LIBERO: A Practical Guide to Language-Conditioned Manipulation Benchmarks

November 01, 2025 Benchmark Robotics VLA

LIBERO is a benchmark for lifelong robot learning from language-conditioned manipulation tasks. The paper is useful because it separates several kinds of generalization pressure instead of treating tabletop manipulation as one monolithic success-rate number.

LIBERO benchmark suite overview from the paper — Paper figure from the LIBERO source package, showing the benchmark suites and the lifelong-learning questions the paper was designed to study.

LIBERO task examples across Spatial, Object, Goal, and Long suites — Task examples covering the practical reporting split used for VLA evaluation: Spatial, Object, Goal, and Long.

What the Paper Contributes

The core design is a set of procedurally generated task suites for language-conditioned manipulation. The paper highlights four major suites:

Suite	What it stresses
LIBERO-Spatial	Generalization over spatial relations and object placements
LIBERO-Object	Generalization over object identity and visual variation
LIBERO-Goal	Generalization over goal predicates
LIBERO-100	A larger task set for broader lifelong-learning evaluation

For current VLA evaluation, I would normally report the four task groups as Spatial, Object, Goal, and Long. The Long group is often represented by LIBERO-10, while LIBERO-90/100 are more useful when the question involves broader multitask pretraining or lifelong learning. This distinction matters because a method can look strong on object changes but still fail on goal-predicate transfer or long-horizon execution.

This structure is why LIBERO is a good benchmark for vision-language-action models. A policy must connect language, perception, action, and a task-level success predicate, while the evaluation can isolate which kind of transfer is breaking.

How to Use It

Use LIBERO when the claim involves language-conditioned manipulation, lifelong learning, VLA fine-tuning, or controlled transfer across objects, goals, and layouts. A minimal exploration usually starts by loading a suite and inspecting the task language:

from libero.libero import benchmark

suite = benchmark.get_benchmark_dict()["libero_10"]()
task = suite.get_task(0)
print(task.language)

For a real experiment, also record the suite name, observation mode, camera preprocessing, action scaling, initial-state protocol, and success predicate. Those details matter because the benchmark is often used to compare small changes in policy architecture or test-time strategy.

Practical Usage Notes

The most important habit is to treat the suite name as part of the result, not as background metadata. A table that says “LIBERO success rate” without saying Spatial, Object, Goal, Long, LIBERO-10, or LIBERO-90 is usually not interpretable.

In practice, the most useful checklist is:

record suite, task ID, language instruction, seed, camera names, and image resolution;
verify the initial-state protocol before comparing two policies;
export rollout videos with the same camera convention used by the evaluator;
report success rate together with timeouts, average horizon, and action throughput;
separate language-grounding failures from contact-control failures when inspecting rollouts.

For VLA work, I would start with a small suite-level smoke test before running a full benchmark.

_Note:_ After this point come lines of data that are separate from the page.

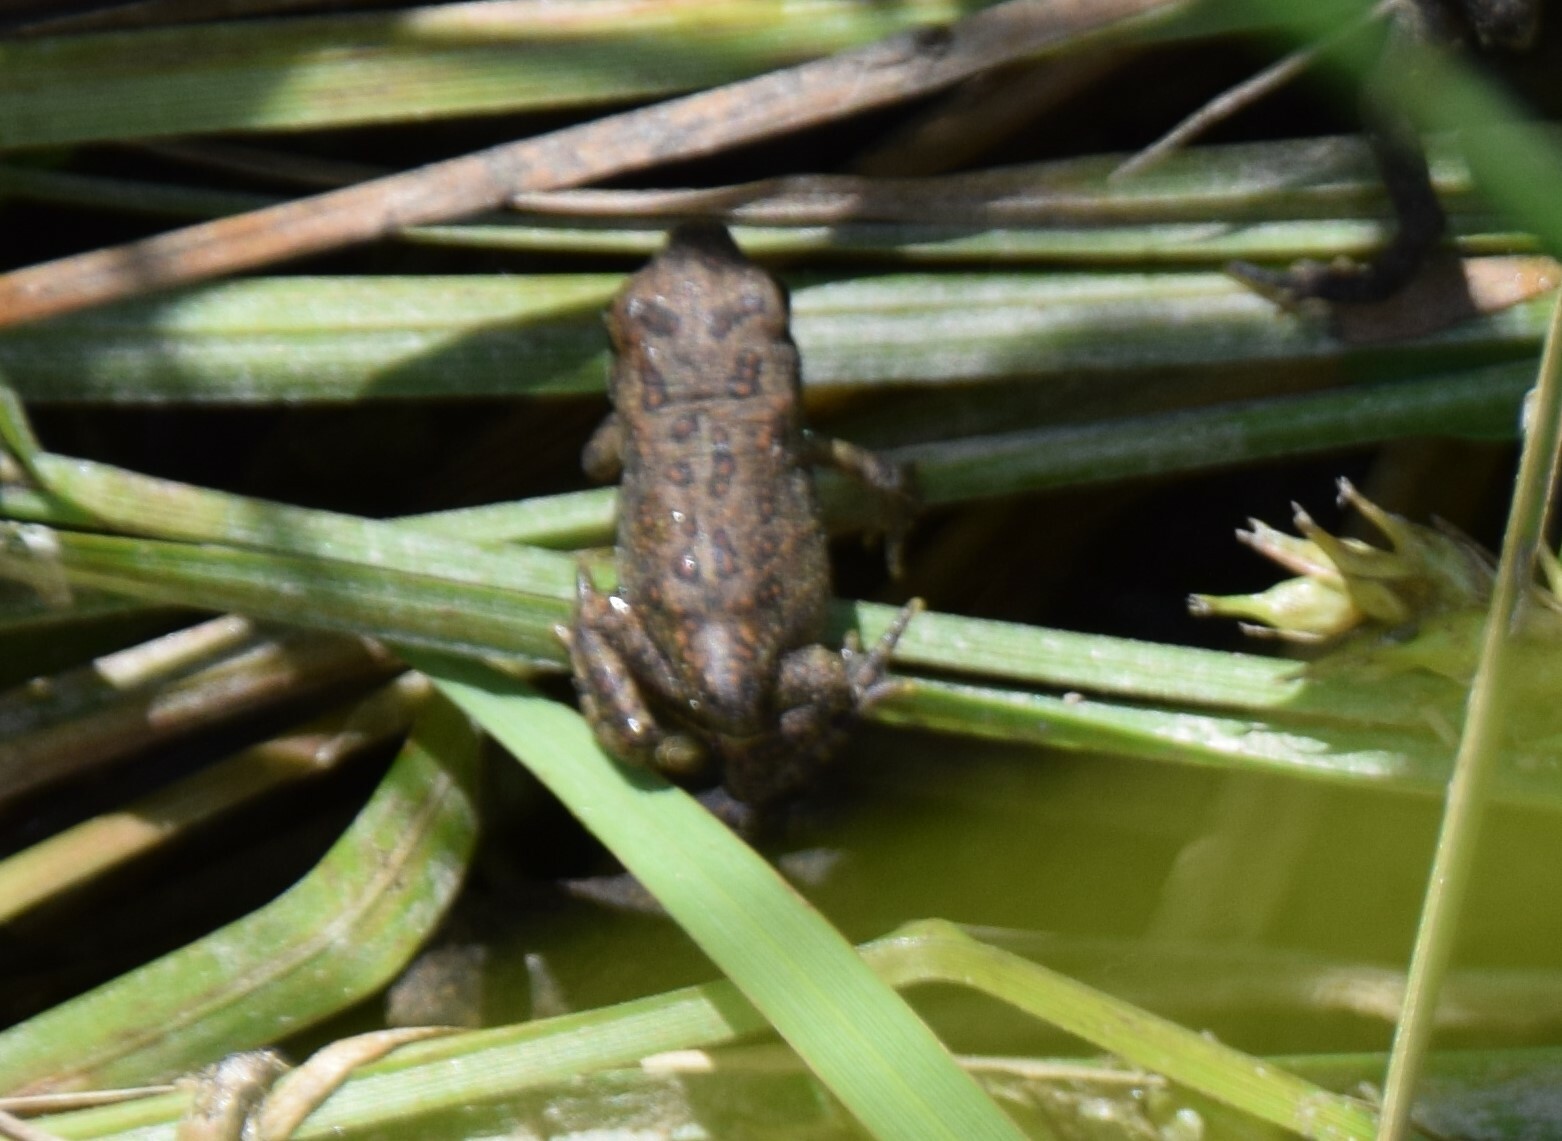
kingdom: Animalia
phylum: Chordata
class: Amphibia
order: Anura
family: Bufonidae
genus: Anaxyrus
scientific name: Anaxyrus americanus
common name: American toad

If a policy cannot reliably reset, render, and execute a few LIBERO-10 rollouts, a larger Spatial/Object/Goal/Long table will mainly hide pipeline errors behind aggregate numbers.

What to Look For

The paper frames LIBERO as more than a task collection. It is a way to ask whether a method can keep learning across a stream of related manipulation problems. When reading a LIBERO result, check whether the method improves uniformly or only on one suite. For example, an object-centric improvement may not help with goal-predicate transfer.

It is also worth inspecting rollout videos. A single failure rate can hide different problems: language grounding, perception, object contact, action drift, or a strict predicate that does not match visual progress.

Limits

LIBERO is simulated and tabletop-oriented. Strong performance does not by itself prove real-robot reliability, household interaction, multi-arm coordination, or robust deployment under uncontrolled scene changes.

Paper Source

This note was revised from the paper and its LaTeX source package: LIBERO: Benchmarking Knowledge Transfer for Lifelong Robot Learning.